Un précédent fâcheux
Beau coup a été dit sur la propension de Kais Saied à l’exercice solitaire du pouvoir, et il en a administré la preuve au cours des onze derniers mois en légiférant à coups d’ordonnances, de décrets lois et de décrets, sans en référer à la Constitution , frappée de suspension, en fait d’atrophie. En s’offrant une Constitution de la même veine et en engageant le pays dans une énième République, dans le cas de l’espèce, la troisième du nom, Kais Saied ouvre très probablement la boîte de Pandore où ses successeurs seraient enclins à s’engouffrer avec la même aisance que celle que l’actuel chef de l’Etat a mise pour détricoter les institutions et les instances de l’Etat . Les Tunisiens auront, alors droit à autant de Constitutions et de Républiques que de présidents.
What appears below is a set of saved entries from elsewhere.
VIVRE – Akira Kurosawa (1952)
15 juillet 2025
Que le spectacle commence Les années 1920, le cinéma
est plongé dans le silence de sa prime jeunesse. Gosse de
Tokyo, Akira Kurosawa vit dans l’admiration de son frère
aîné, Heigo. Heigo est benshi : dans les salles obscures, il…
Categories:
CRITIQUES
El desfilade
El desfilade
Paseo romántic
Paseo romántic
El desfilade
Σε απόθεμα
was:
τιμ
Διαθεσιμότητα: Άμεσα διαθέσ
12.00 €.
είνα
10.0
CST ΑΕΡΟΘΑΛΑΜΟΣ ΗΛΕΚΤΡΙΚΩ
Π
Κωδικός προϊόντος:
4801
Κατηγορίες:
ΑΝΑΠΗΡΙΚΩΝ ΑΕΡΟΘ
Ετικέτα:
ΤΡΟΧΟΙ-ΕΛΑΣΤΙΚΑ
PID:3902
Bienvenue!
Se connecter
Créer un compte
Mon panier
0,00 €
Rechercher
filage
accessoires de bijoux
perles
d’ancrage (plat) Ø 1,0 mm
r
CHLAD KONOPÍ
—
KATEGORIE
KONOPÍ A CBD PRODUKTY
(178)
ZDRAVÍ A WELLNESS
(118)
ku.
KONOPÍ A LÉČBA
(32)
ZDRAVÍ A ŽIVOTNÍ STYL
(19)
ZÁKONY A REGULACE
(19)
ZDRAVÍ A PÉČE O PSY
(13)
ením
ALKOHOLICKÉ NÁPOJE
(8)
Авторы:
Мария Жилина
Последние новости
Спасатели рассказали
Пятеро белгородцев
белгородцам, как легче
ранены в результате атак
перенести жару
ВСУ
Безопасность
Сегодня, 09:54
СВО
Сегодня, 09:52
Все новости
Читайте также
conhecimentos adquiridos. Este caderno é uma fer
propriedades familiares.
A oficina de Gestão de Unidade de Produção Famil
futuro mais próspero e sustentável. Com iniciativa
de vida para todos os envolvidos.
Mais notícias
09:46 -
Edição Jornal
Qu’en serait-il, ce faisant, de la stabilité constitutionnelle ?
Un creuset de turpitudes !
Des craintes couvent aussi en rapport avec le bicamérisme qui sera instauré avec un Parlement à deux chambres, l’une plus nantie que l’autre en pouvoirs et prérogatives, bannissant toute forme de cohabitation où même de coexistence, dès lors que la nouvelle-venue, l’Assemblée nationale des Régions et des Districts, a d’ores et déjà toutes faveurs du président de la République, au motif présumé qu’elle sera la pièce maîtresse de sa « construction démocratique par la base ».
Mais l’aléa le plus sérieux qui pèse sur la prochaine architecture constitutionnelle et du pouvoir de la Tunisie est celui qui est tapi dans les « Dispositions Transitoires » avec cette bizarrerie véhiculée par l’article 139 qui dispose que « la Constitution entre en vigueur à partir de la date de la proclamation des résultats du Référendum par l’Instance Supérieure Indépendante des Elections ». De quels résultats parle-t-on, et si le non l’emportait ?
Les « Dispositions Transitoires » expédiées par le projet de la Constitution en quatre brefs articles, doivent être regardées dès maintenant comme le creuset de toutes les turpitudes à venir, et faut-il le craindre, de tous les écueils qui lesteront encore plus la vie politique, économique et sociale du pays, au travers la vaste gamme des lois qui ne manqueront pas d’être votées par un Parlement dont on prévoit à l’avance qu’il sera acquis à la docilité et à la bienveillance.